Fazemos e refazemos as contas e chegamos à conclusão que foi em Junho ou Julho últimos que lhe falaram na massa que tinha no estômago ou esófago, já nem sei bem. A doença que tinha ameçado miná-la há dezoito anos, e que ela tinha vencido, voltara. Em Novembro ficámos a saber que nada adiantaria, as malditas células tinham-se reproduzido assustadoramente. E desta vez, ela não lhe ia ganhar.
A nossa Tia Alcide partiu este domingo. Em seu lugar deixou-me uma imensidão de recordações a que me tento agarrar, e um pânico muito íntimo, que ouso confessar aqui, de me vir a esquecê-las. Da suavidade maravilhosa da sua pele muito cor de rosa, que não podia apanhar sol. Do tom de voz com que atendia o telefone, que precisava sempre de um abanão. Do falar sozinha constante, que ela não gostava que presenciássemos e por isso eu me escondia em miúda, para poder ver. Do mau génio. Da lembrança dos croissants que ela queria sempre que eu trouxesse nas viagens de volta a Lisboa e que eu fui dispensando, para depois vir a lamentar o privilégio perdido. Das dezenas de vezes que se levantava quando estávamos à mesa e da forma de nos perguntar, a nós, mulheres da família, se os nossos companheiros queriam mais. Da forma infindável de contar as suas histórias, encadeadas umas nas outras, «lá vem o Saramago», dizia o meu pai. Da maior falta de sentido prático que eu alguma vez conheci, as carradas de roupeiros quase vazios e ela sempre a queixar-se da falta de espaço. E tanto, tanto mais que não está aqui e não estará nunca em lugar nenhum que não em nós...

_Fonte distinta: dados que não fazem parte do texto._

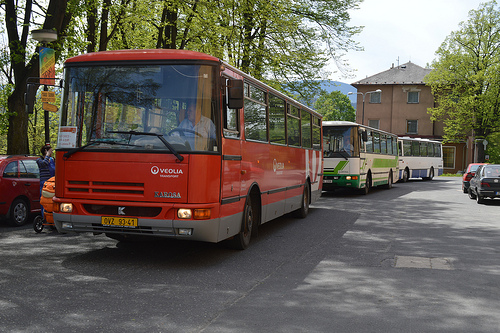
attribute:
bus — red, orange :
[47, 53, 321, 252]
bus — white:
[395, 136, 445, 182]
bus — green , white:
[318, 120, 403, 193]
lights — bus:
[53, 192, 193, 224]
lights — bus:
[47, 195, 197, 227]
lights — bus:
[55, 189, 205, 226]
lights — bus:
[48, 188, 202, 228]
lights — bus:
[45, 196, 207, 231]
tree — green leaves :
[213, 16, 223, 30]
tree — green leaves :
[200, 7, 220, 30]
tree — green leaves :
[448, 50, 479, 95]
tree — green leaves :
[441, 52, 484, 99]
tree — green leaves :
[454, 50, 484, 116]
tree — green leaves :
[125, 12, 263, 32]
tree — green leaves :
[324, 97, 334, 107]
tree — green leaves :
[456, 46, 472, 118]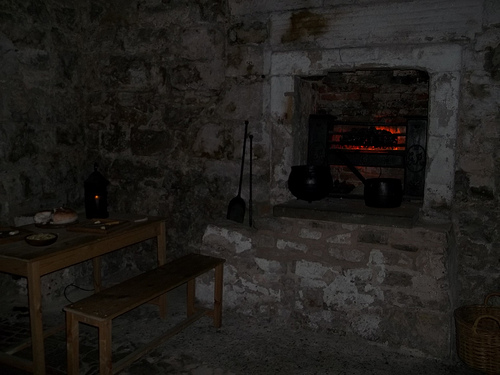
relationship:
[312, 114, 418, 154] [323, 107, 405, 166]
fire place cooking fireplace food cooking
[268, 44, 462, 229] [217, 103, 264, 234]
fireplace has black untensil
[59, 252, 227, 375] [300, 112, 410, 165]
bench by fire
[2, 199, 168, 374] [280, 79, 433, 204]
wooden table by fire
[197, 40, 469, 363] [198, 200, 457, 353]
fireplace has hearth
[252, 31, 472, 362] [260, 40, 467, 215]
stone firebplace has mantle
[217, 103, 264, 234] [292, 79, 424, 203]
fire untensil used for fire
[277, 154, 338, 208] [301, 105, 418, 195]
cast iron pot standing by fire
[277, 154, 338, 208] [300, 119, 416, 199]
iron pot standing by fire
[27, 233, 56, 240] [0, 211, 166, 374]
food on long table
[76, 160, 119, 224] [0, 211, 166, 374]
black latern on long table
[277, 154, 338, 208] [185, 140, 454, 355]
black cauldron on mantle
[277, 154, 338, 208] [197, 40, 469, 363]
block pot on fireplace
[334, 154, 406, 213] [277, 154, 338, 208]
pot on block pot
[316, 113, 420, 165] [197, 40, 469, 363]
fire in fireplace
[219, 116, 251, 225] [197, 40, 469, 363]
scooper for fireplace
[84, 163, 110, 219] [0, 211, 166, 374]
lantern on long table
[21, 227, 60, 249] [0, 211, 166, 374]
food on long table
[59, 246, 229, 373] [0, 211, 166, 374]
bench at long table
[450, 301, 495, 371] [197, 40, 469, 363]
basket by fireplace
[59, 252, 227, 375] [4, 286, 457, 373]
bench on floor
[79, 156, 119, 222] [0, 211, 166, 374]
lantern on long table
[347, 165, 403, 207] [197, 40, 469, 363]
pot on fireplace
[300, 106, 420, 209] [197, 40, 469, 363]
stove in fireplace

Há pouco falávamos do medo que temos que, de tanta rispidez trocada em algumas discussões, ela pudesse ter alguma vez duvidado do importante e amada que era para nós. É que a nossa Tia Alcide era uma pessoa que enchia a casa, as nossas férias, a nossa família, já de si tão pequena.
E por muito que saibamos que nada há a dizer ou a fazer e que a vida é assim, subsiste o sentimento de que a nossa ficou bem mais pobre.
Rita
Ana Cristina
5 comentários:
Em momentos como estes... que mais há a dizer?
Sinto muito pela vossa tia!
Beijos do fundo da Minha Alma
ficamos sempre sem palavras...beijinho grande.
Lamento muito.
Se nos víssemos em Viana dava-te um abraço apertado.
Beijinhos.
De lágrimas nos olhos vos deixo aqui o meu pesar.
Um beijinho grande para todos.
Um beijinho muito grande amiga para ti e toda a família.